Every line from the one with "right wrist: (117, 141)" up to and including the one with "right wrist: (33, 155)" is to be output exactly as it appears below; pictures are not.

People photos with keypoints -
—————

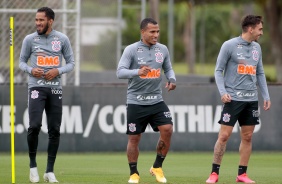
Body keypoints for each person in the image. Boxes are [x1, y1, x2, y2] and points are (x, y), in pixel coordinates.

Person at [206, 15, 271, 184]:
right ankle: (214, 173)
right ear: (250, 29)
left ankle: (242, 174)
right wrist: (223, 92)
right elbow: (218, 70)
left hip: (251, 100)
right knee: (224, 136)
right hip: (232, 99)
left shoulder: (257, 48)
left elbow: (260, 73)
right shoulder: (229, 46)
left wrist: (266, 95)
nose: (261, 33)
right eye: (260, 29)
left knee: (248, 137)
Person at [117, 18, 176, 184]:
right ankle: (134, 173)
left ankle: (157, 166)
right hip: (136, 101)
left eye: (157, 31)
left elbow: (168, 67)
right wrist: (138, 71)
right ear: (143, 32)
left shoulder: (162, 49)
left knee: (168, 128)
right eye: (152, 32)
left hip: (156, 100)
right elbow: (120, 72)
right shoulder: (131, 50)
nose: (156, 35)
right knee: (134, 138)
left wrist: (171, 79)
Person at [19, 7, 75, 183]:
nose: (38, 23)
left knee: (55, 129)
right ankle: (33, 166)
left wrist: (58, 70)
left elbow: (71, 63)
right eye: (36, 20)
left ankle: (49, 171)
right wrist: (30, 69)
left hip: (55, 88)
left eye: (41, 20)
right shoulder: (29, 39)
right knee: (34, 126)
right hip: (36, 87)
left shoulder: (62, 39)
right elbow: (21, 62)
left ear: (50, 21)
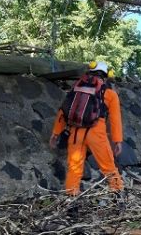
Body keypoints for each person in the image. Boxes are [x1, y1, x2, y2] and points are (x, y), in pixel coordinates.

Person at [49, 61, 124, 195]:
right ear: (106, 76)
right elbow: (115, 120)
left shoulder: (76, 88)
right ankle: (119, 196)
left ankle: (70, 200)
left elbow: (63, 111)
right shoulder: (110, 94)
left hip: (75, 132)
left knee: (74, 168)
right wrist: (117, 141)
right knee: (108, 167)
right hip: (96, 133)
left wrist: (55, 133)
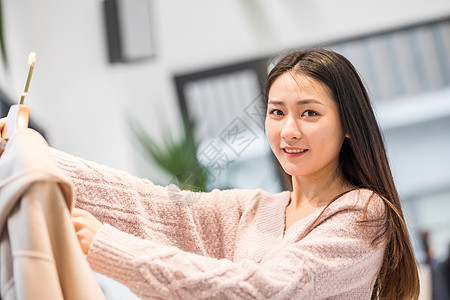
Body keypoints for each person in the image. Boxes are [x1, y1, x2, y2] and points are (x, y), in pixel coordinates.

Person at [0, 49, 420, 299]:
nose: (289, 130)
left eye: (309, 113)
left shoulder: (362, 213)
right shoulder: (250, 211)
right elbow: (154, 206)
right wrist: (33, 155)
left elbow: (263, 289)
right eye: (277, 113)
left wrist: (106, 245)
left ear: (348, 125)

—————

RESPONSE BOX -
right wrist: (117, 141)
right knee: (108, 167)
right hip: (96, 133)
left wrist: (55, 133)
Body keypoints for each person in the image. Boxes are [x1, y1, x2, y2] and points are (x, y), in pixel coordinates.

Person at [0, 49, 420, 299]:
nose: (289, 130)
left eye: (309, 113)
left shoulder: (362, 213)
right shoulder: (250, 211)
right elbow: (154, 206)
right wrist: (33, 155)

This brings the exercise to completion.